According to the Complaint, On April 23, 2017, FelCor’s Board of Directors (the “Board” or “Individual Defendants”) caused the Company to enter into an agreement and plan of merger (the “Merger Agreement”) with FelCor Lodging Limited Partnership, RLJ Lodging Trust, RLJ Lodging Trust, L.P., Rangers Sub I, LLC, and Rangers Sub II, LP. Pursuant to the terms of the Merger Agreement, each outstanding share of common stock of FelCor will be converted into the right to receive 0.362 common shares of beneficial interest of RLJ, and each share of $1.95 Series A cumulative convertible preferred stock of FelCor will be converted into the right to receive one share of newly created Series A cumulative convertible preferred shares of RLJ.
On June 2, 2017, defendants filed a Form S-4 Registration Statement (the “Registration Statement”) with the United States Securities and Exchange Commission (“SEC”) in connection with the Proposed Transaction.
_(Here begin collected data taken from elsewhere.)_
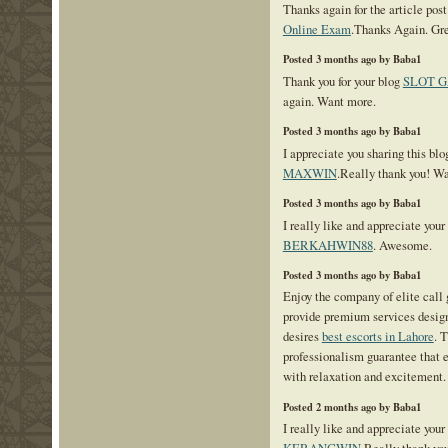
Thanks again for the article pos
Online Exam
.Thanks Again. Gre
Posted 3 months ago by Baba1
Thank you for your blog
SLOT 
again. Want more.
Posted 3 months ago by Baba1
I appreciate you sharing this blo
MAXWIN
.Really thank you! W
Posted 3 months ago by Baba1
I really like and appreciate your
BERKAHWIN88
. Awesome.
Posted 3 months ago by Baba1
Enjoy the company of elite call 
provide premium services design
desires
best escorts in Lahore
. 
professionalism guarantee that 
with relaxation and excitement.
Posted 2 months ago by Baba1
I really like and appreciate your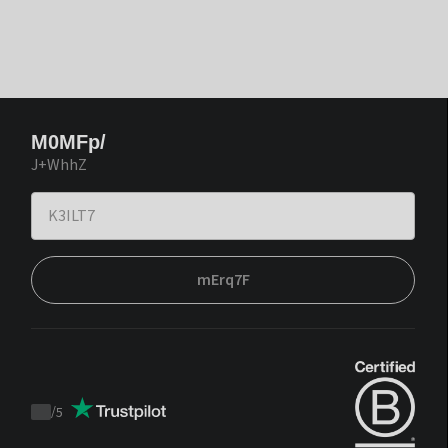
M0MFp/
J+WhhZ
mErq7F
/
5
Trustpilot
score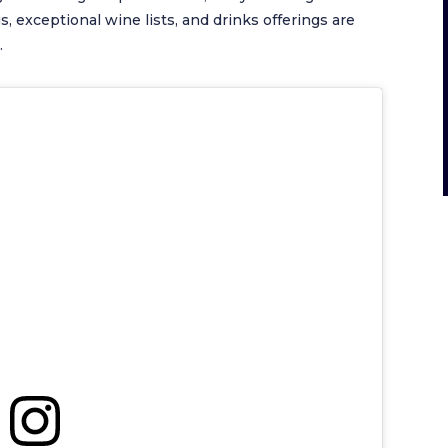
, exceptional wine lists, and drinks offerings are
.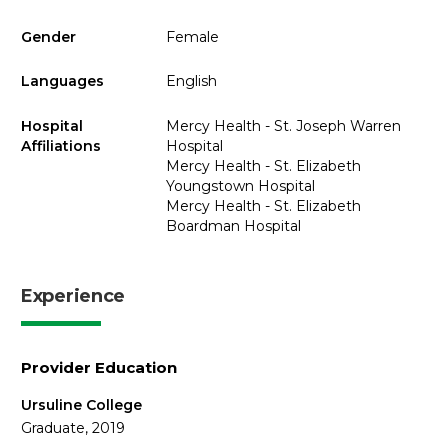
Gender
Female
Languages
English
Hospital
Mercy Health - St. Joseph Warren
Affiliations
Hospital
Mercy Health - St. Elizabeth
Youngstown Hospital
Mercy Health - St. Elizabeth
Boardman Hospital
Experience
Provider Education
Ursuline College
Graduate, 2019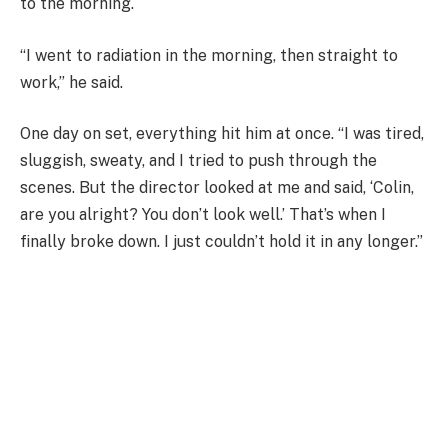
to the morning.
“I went to radiation in the morning, then straight to
work,” he said.
One day on set, everything hit him at once. “I was tired,
sluggish, sweaty, and I tried to push through the
scenes. But the director looked at me and said, ‘Colin,
are you alright? You don’t look well.’ That’s when I
finally broke down. I just couldn’t hold it in any longer.”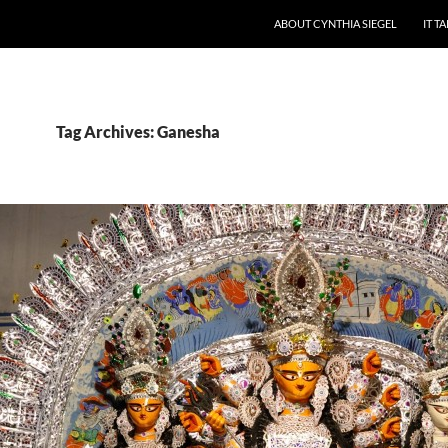
ABOUT CYNTHIA SIEGEL
IT T
Tag Archives: Ganesha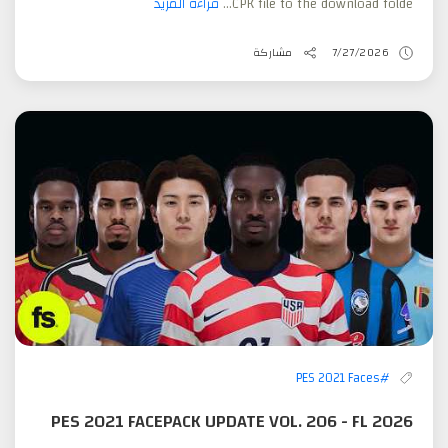
قراءة المزيد
CPK file to the download folde...
مشاركة
7/27/2026
#PES 2021 Faces
PES 2021 FACEPACK UPDATE VOL. 206 - FL 2026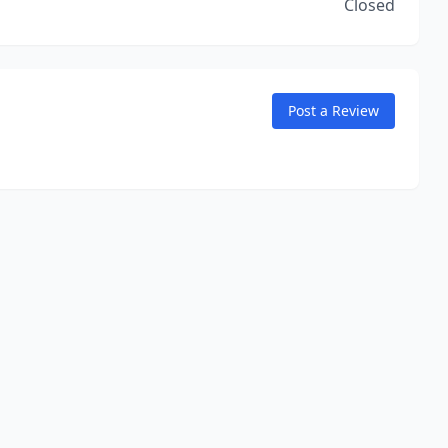
Closed
Post a Review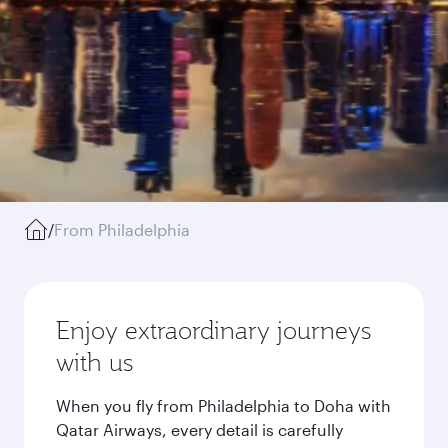
/
From Philadelphia
Enjoy extraordinary journeys
with us
When you fly from Philadelphia to Doha with
Qatar Airways, every detail is carefully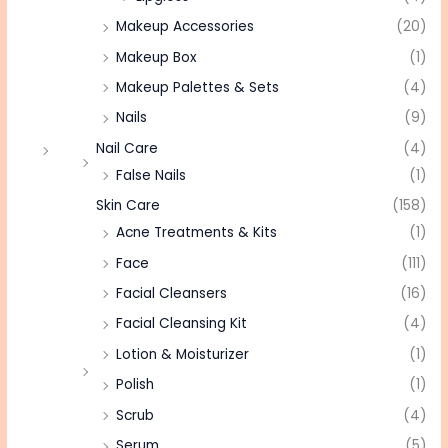
Makeup Accessories
(20)
Makeup Box
(1)
Makeup Palettes & Sets
(4)
Nails
(9)
Nail Care
(4)
False Nails
(1)
Skin Care
(158)
Acne Treatments & Kits
(1)
Face
(111)
Facial Cleansers
(16)
Facial Cleansing Kit
(4)
Lotion & Moisturizer
(1)
Polish
(1)
Scrub
(4)
Serum
(5)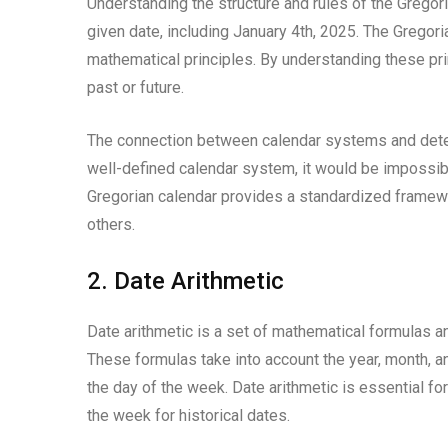
Understanding the structure and rules of the Gregori
given date, including January 4th, 2025. The Gregor
mathematical principles. By understanding these prin
past or future.
The connection between calendar systems and deter
well-defined calendar system, it would be impossibl
Gregorian calendar provides a standardized framewor
others.
2. Date Arithmetic
Date arithmetic is a set of mathematical formulas an
These formulas take into account the year, month, a
the day of the week. Date arithmetic is essential fo
the week for historical dates.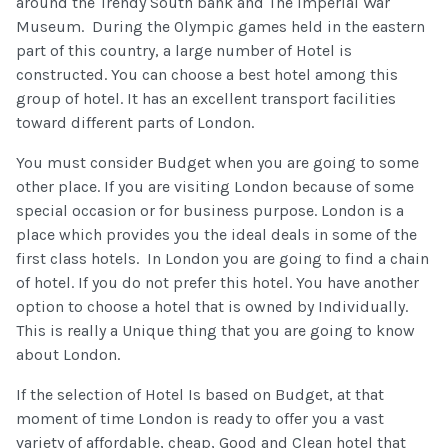
around the Trendy South bank and The Imperial War
Museum. During the Olympic games held in the eastern
part of this country, a large number of Hotel is
constructed. You can choose a best hotel among this
group of hotel. It has an excellent transport facilities
toward different parts of London.
You must consider Budget when you are going to some
other place. If you are visiting London because of some
special occasion or for business purpose. London is a
place which provides you the ideal deals in some of the
first class hotels. In London you are going to find a chain
of hotel. If you do not prefer this hotel. You have another
option to choose a hotel that is owned by Individually.
This is really a Unique thing that you are going to know
about London.
If the selection of Hotel Is based on Budget, at that
moment of time London is ready to offer you a vast
variety of affordable, cheap, Good and Clean hotel that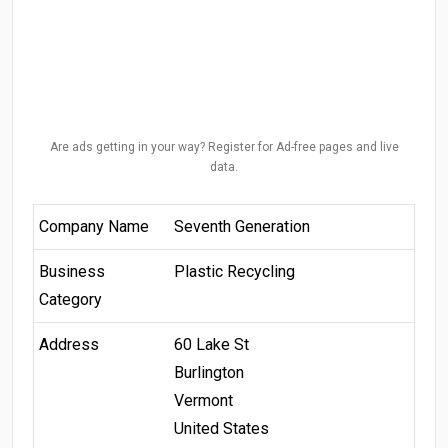
Are ads getting in your way? Register for Ad-free pages and live
data.
Company Name
Seventh Generation
Business
Plastic Recycling
Category
Address
60 Lake St
Burlington
Vermont
United States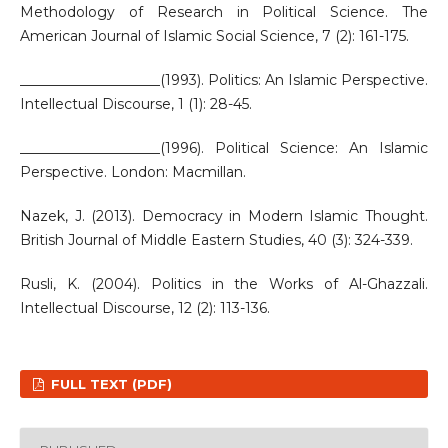
Methodology of Research in Political Science. The
American Journal of Islamic Social Science, 7 (2): 161-175.
____________________(1993). Politics: An Islamic Perspective.
Intellectual Discourse, 1 (1): 28-45.
____________________(1996). Political Science: An Islamic
Perspective. London: Macmillan.
Nazek, J. (2013). Democracy in Modern Islamic Thought.
British Journal of Middle Eastern Studies, 40 (3): 324-339.
Rusli, K. (2004). Politics in the Works of Al-Ghazzali.
Intellectual Discourse, 12 (2): 113-136.
FULL TEXT (PDF)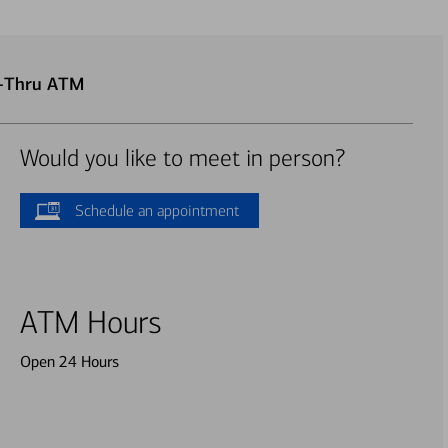
e-Thru ATM
Would you like to meet in person?
Schedule an appointment
ATM Hours
Open 24 Hours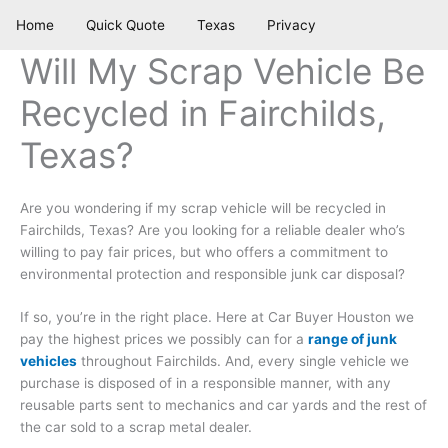
Skip
Home
Quick Quote
Texas
Privacy
to
content
Will My Scrap Vehicle Be
Recycled in Fairchilds,
Texas?
Are you wondering if my scrap vehicle will be recycled in
Fairchilds, Texas? Are you looking for a reliable dealer who’s
willing to pay fair prices, but who offers a commitment to
environmental protection and responsible junk car disposal?
If so, you’re in the right place. Here at Car Buyer Houston we
pay the highest prices we possibly can for a
range of junk
vehicles
throughout Fairchilds. And, every single vehicle we
purchase is disposed of in a responsible manner, with any
reusable parts sent to mechanics and car yards and the rest of
the car sold to a scrap metal dealer.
The Complaint alleges the Registration Statement omits material information with respect to the Proposed Transaction, which renders the Registration Statement false and misleading.
On August 10, 2017, the Court issued an Order Consolidating Cases. The Consolidated Cases shall be identified as: “In Re FelCor Lodging Securities Litigation.”
This case was voluntarily dismissed on November 2, 2017.